• **Task list**:
1. According to the house and garden tour article, when was the cannonball that struck Linden Hall discovered?
2. Reproduce the passage of the house and garden tour article starting with "Skip and Linda" and going on through "company in 1986.".

• **Excerpt provided**:
[Start of Attachment]

House and Garden Tour

May 29, 1997

Women's Club at Hagerstown

House and Garden Tour

Story by Kate Coleman

Staff Writer

A House and Garden Tour sponsored by The Women's Club at Hagerstown will be Saturday, June 7, from 10 a.m. to 4:30 p.m. For information, call 301-739-0870.

Those attending are asked to wear flat shoes. Smoking is not permitted, and there is no photographing within the homes.

Houses on the tour

Linden Hall

22842 Cavetown Church Road, Smithsburg

Linden Hall was built in 1847 on more than 80 acres with a mill. Present owners are Patricia and William Reecher.


The Colonial Revival two-story brick house has a front porch with pillars and an enclosed side porch that serves year-round as a sunroom.

Unusual features include an underground irrigation system and several California redwood trees. During the Civil War, a cannonball hit the home, knocked a hole in the side wall and fell next to the foundation where it lay buried for 100 years. It was discovered in the late 1950s, cleaned, polished and given a place of honor indoors.

Geodesic Dome

12323 Itnyre Road, Smithsburg

Skip and Linda Fielden are owners of the spherical building composed of a series of triangles. Architect, engineer and inventor R. Buckminster Fuller originated the geodesic dome design. The Fielden house was built from a kit from a California company in 1986.

[End of Attachment]

• **Records from a dataset**:
[Start of Attachment]

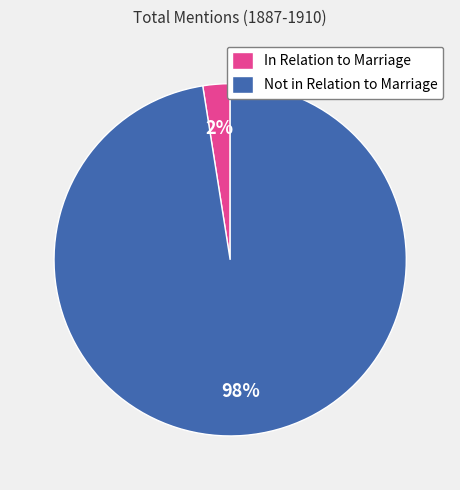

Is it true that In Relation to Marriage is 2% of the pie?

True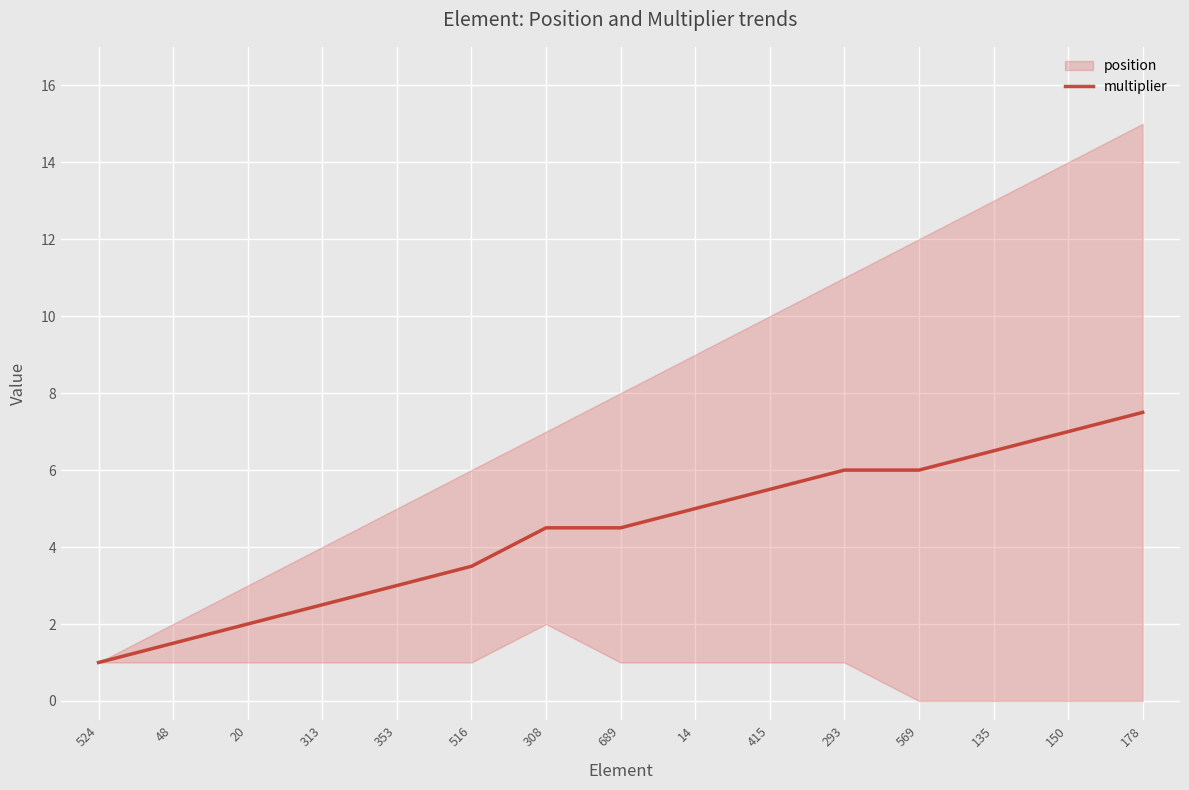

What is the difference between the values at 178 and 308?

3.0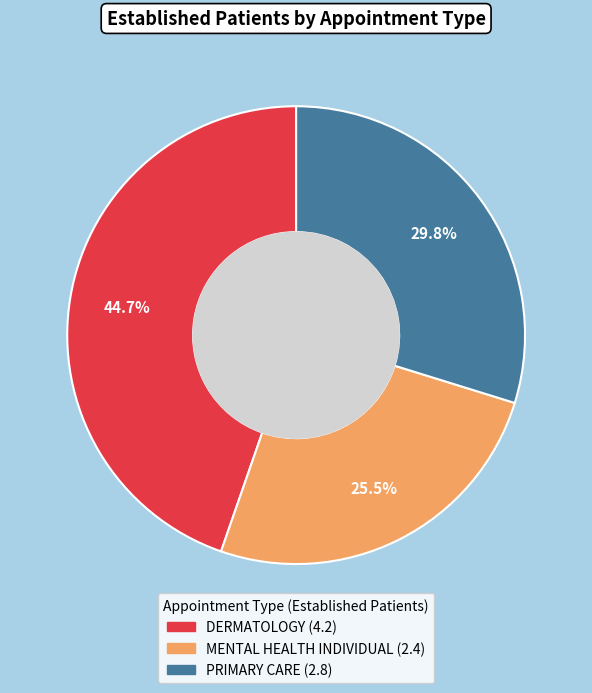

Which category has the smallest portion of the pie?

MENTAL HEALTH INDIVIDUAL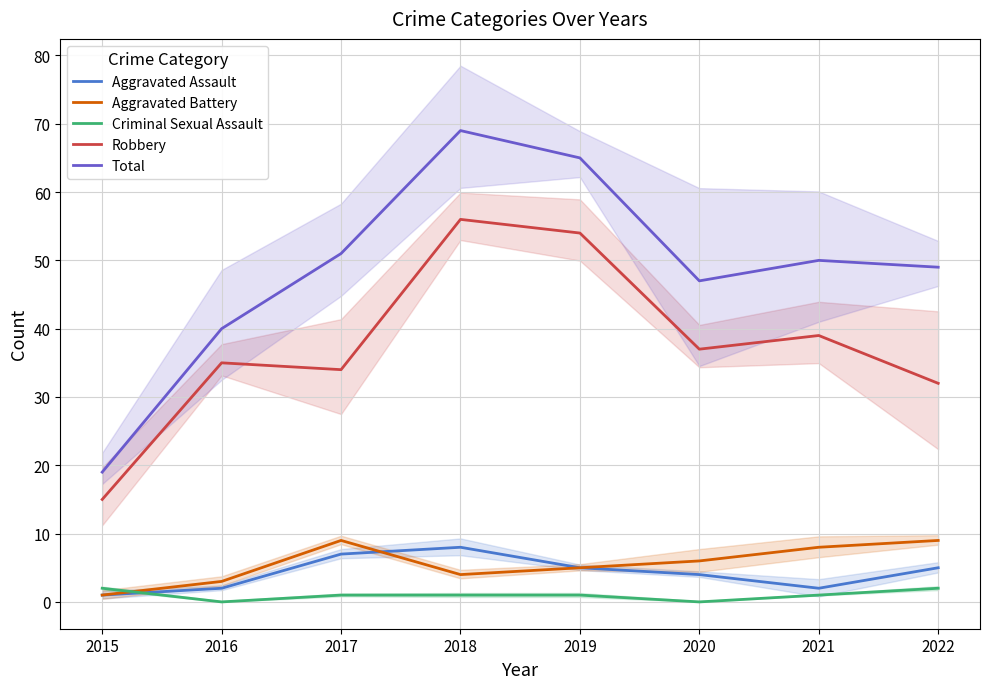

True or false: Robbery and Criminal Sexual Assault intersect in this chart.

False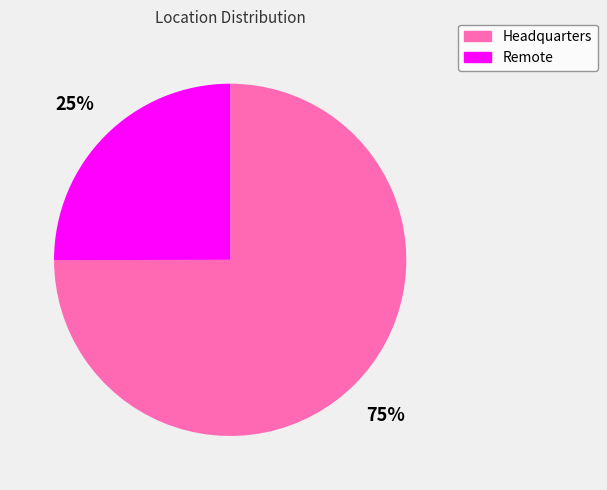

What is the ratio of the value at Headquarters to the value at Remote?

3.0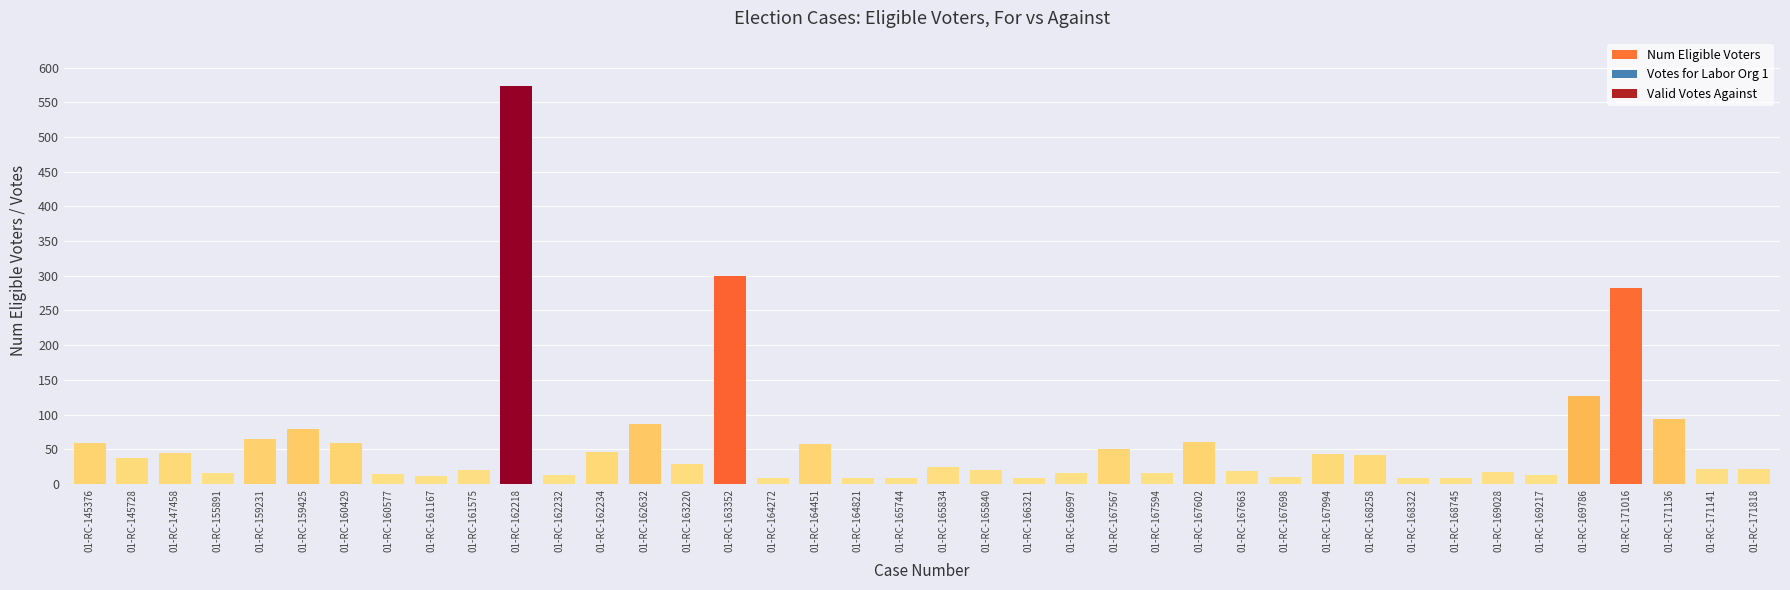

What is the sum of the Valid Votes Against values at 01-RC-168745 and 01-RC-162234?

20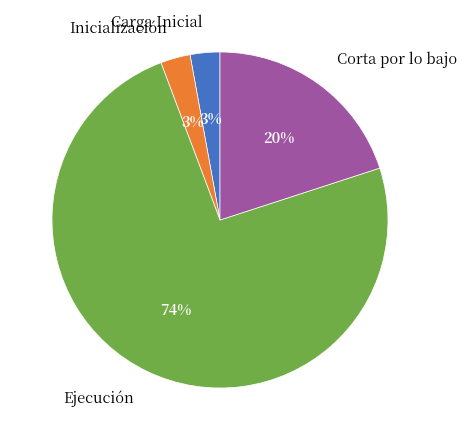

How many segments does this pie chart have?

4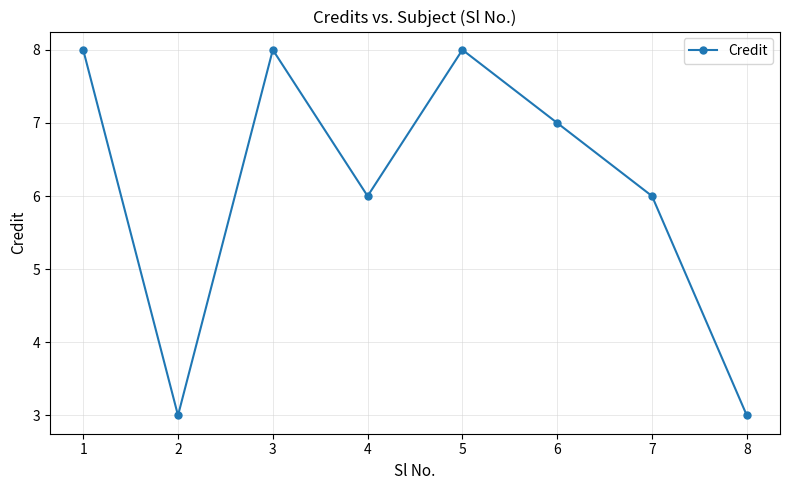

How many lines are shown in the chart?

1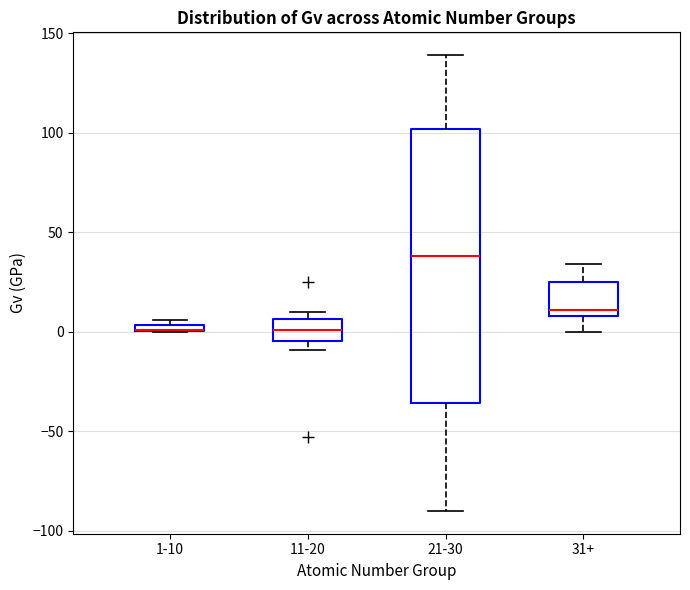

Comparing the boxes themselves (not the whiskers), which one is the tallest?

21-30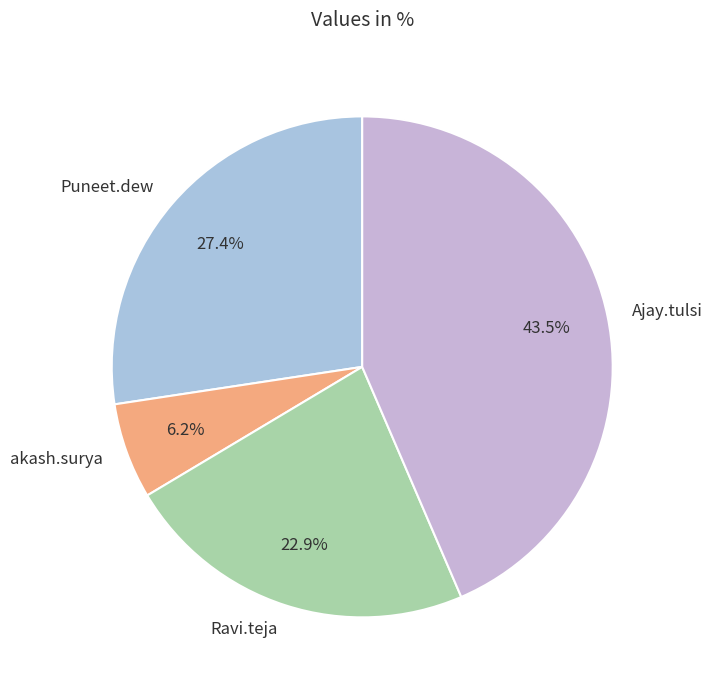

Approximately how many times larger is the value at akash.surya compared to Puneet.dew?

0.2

[End of Attachment]

• **Answers by item number**:
1. It was discovered in the late 1950s.

2.
Skip and Linda Fielden are owners of the spherical building composed of a series of triangles. Architect, engineer and inventor R. Buckminster Fuller originated the geodesic dome design. The Fielden house was built from a kit from a California company in 1986.